Durret’s presentation is so straightforward that it’s hard to even recall what about the situations seems so paradoxical. Fortunately, E. T. Jaynes addresses the paradox in Probability Theory: The Logic of Science:

Given a uniform probability density over the surface area, what is the corresponding conditional density on any great circle? Intuitively, everyone says immediately that, from geometrical symmetry, it must be uniform also. But if we specify points by latitude (\(-\pi/2 \leq \theta \leq \pi/2\)) and longitude (\(-\pi < \varphi \leq \pi\)), we do not seem to get this result. If that great circle is the equator, defined by \(|\theta| < \epsilon\) as \(\epsilon \to 0\), we have the expected uniform distribution \(p(\varphi) = (2\pi)^{-1}\) (\(-\pi < \varphi \leq \pi\)). But if it is the meridian of Greenwich defined by \(|\varphi| < \epsilon\) as \(\epsilon \to 0\), we have \(p(\theta) = (1/2) \cos(\theta)\) (\(-\pi/2 \leq \theta \leq \pi/2\)), with the density reaching a maximum on the equator and zero at the poles.

Many quite futile arguments have raged — between otherwise competent probabilists — over which of these results is ‘correct’. The writer has witnessed this more than once at professional meetings of scientists and statisticians. Nearly everybody feels that he knows perfectly well what a great circle is; so it is difficult to get people to see that the term ‘great circle’ is ambiguous until we specify what limiting operation is to produce it. The intuitive symmetry argument presupposes unconsciously the equatorial limit; yet one eating slices of an orange might presuppose the other.
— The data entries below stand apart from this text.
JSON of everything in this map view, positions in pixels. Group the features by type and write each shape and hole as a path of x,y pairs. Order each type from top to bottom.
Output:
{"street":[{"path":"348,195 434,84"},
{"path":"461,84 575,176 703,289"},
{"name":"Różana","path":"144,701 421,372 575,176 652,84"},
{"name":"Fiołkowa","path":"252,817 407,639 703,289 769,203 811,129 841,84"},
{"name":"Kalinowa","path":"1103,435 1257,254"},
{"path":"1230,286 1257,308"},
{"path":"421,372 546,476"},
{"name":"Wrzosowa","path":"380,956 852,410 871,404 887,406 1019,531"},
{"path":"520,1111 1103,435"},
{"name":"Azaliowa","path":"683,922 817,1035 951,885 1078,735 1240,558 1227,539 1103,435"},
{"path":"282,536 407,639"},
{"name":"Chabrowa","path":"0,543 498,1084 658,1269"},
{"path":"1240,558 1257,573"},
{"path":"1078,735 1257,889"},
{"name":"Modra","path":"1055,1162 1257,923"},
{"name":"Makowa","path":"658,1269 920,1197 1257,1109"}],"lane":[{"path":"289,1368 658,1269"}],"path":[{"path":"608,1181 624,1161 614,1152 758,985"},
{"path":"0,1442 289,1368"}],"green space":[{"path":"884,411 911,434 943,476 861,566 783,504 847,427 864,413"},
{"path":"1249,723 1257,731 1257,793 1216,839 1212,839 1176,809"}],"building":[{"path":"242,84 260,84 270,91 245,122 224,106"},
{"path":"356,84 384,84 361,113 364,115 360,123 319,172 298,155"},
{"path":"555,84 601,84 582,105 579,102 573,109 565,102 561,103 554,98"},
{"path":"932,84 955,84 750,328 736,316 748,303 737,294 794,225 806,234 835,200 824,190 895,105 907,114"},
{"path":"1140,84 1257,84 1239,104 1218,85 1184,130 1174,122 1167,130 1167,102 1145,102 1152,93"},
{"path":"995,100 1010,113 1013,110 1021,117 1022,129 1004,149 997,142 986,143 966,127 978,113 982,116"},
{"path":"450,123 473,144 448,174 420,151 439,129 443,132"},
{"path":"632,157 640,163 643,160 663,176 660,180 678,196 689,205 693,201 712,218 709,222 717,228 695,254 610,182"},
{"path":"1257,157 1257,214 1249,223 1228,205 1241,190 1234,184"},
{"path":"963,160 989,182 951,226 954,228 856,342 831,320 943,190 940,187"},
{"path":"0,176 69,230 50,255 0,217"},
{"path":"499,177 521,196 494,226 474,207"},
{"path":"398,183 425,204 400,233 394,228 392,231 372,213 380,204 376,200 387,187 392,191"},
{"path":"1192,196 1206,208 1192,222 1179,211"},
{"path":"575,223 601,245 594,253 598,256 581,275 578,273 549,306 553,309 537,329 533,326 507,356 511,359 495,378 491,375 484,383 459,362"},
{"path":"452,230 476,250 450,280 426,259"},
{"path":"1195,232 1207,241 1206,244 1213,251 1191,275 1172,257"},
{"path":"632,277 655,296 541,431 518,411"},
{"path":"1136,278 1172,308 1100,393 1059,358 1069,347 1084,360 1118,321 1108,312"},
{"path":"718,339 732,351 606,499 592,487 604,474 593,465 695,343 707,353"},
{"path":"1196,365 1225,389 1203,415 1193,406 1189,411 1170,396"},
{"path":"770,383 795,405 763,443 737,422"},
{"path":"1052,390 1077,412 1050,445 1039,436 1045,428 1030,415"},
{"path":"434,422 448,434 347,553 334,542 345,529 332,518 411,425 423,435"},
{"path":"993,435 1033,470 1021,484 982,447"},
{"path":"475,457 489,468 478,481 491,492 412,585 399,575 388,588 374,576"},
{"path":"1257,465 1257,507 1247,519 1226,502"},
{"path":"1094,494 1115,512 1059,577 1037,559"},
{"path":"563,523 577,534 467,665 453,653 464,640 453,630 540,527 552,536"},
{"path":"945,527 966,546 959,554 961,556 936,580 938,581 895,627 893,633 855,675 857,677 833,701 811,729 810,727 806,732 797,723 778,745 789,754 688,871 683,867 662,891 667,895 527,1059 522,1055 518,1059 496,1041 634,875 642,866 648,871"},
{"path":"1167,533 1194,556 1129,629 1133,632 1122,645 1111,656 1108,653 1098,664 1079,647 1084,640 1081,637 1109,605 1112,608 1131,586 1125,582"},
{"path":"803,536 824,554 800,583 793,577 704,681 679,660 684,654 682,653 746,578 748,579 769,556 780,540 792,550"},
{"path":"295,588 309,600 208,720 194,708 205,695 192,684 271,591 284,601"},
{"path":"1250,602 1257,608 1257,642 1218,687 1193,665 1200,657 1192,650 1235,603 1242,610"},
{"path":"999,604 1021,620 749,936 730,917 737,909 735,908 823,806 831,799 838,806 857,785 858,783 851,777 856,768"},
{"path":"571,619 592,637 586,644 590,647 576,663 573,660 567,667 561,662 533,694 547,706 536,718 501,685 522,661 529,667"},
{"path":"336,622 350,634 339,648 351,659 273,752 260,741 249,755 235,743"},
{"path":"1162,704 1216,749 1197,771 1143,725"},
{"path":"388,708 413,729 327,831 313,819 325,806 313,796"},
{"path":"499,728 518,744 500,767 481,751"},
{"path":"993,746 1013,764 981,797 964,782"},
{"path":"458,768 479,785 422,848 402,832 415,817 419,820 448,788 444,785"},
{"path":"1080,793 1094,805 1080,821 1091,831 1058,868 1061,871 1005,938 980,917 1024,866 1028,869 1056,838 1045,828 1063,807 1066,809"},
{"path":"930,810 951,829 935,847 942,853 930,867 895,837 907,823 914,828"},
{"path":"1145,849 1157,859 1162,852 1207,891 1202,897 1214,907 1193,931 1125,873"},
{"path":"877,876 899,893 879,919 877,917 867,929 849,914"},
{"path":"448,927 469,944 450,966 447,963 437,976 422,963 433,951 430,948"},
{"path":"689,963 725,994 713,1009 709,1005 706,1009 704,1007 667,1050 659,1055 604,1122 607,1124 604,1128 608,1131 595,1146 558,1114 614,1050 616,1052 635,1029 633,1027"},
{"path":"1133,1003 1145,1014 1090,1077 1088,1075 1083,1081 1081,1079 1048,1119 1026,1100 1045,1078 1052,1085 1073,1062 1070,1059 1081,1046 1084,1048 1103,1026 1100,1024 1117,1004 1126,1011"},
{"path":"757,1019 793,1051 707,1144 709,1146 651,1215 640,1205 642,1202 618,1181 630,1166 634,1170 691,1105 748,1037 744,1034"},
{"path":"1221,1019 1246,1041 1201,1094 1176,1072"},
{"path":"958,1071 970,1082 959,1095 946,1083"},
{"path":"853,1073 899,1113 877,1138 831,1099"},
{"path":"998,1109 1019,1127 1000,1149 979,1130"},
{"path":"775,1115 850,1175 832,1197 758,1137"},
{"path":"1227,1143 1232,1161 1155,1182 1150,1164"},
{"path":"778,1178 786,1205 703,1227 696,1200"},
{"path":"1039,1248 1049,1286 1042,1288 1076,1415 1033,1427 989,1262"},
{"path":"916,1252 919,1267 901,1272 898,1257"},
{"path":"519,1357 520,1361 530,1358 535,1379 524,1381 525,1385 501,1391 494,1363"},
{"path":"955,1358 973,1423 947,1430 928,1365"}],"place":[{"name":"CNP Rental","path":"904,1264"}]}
So in this spirit, we can make a minimal statement of the paradox. In a problem with rotational symmetry, the equatorial great circle can be distinguished from all others by its uniform conditional density. Meditating on Jaynes’ passage for a few moments, we can also state a minimal resolution. The symmetry has stealthily been broken by the conditioning operation, which is only specified uniquely up to which great circle is given a uniform conditional density.

This is almost disappointing. Instead of being an unintuitive fact about the seemingly simple circle, Borel’s paradox is just one more reminder to be careful about conditioning on events with zero measure.

Returning to the Durrett excerpt, we can see a great act of subtlety. Let’s suppose that the great circles through the poles were to have the uniform conditional distribution we might wish them to have. Combining this with the uniform distribution along the equator would define a joint distribution on \((\theta, \varphi)\). From this, the latitude \(\theta\) could be integrated out to give the marginal distribution on the longitude \(\varphi\). The resulting marginal distribution on \(\varphi\) doesn’t match the one it should (which can be determined without using troublesome conditioning) so we must give up on our wish.

And returning to @isomorphismes’ problem, we are left with the knowledge that using conditioning as a tool to look into slices of high-dimensional spaces may also lead us astray. To paraphrase Jaden Smith, how can conditional distributions be radially symmetric if our conditioning isn’t radially symmetric?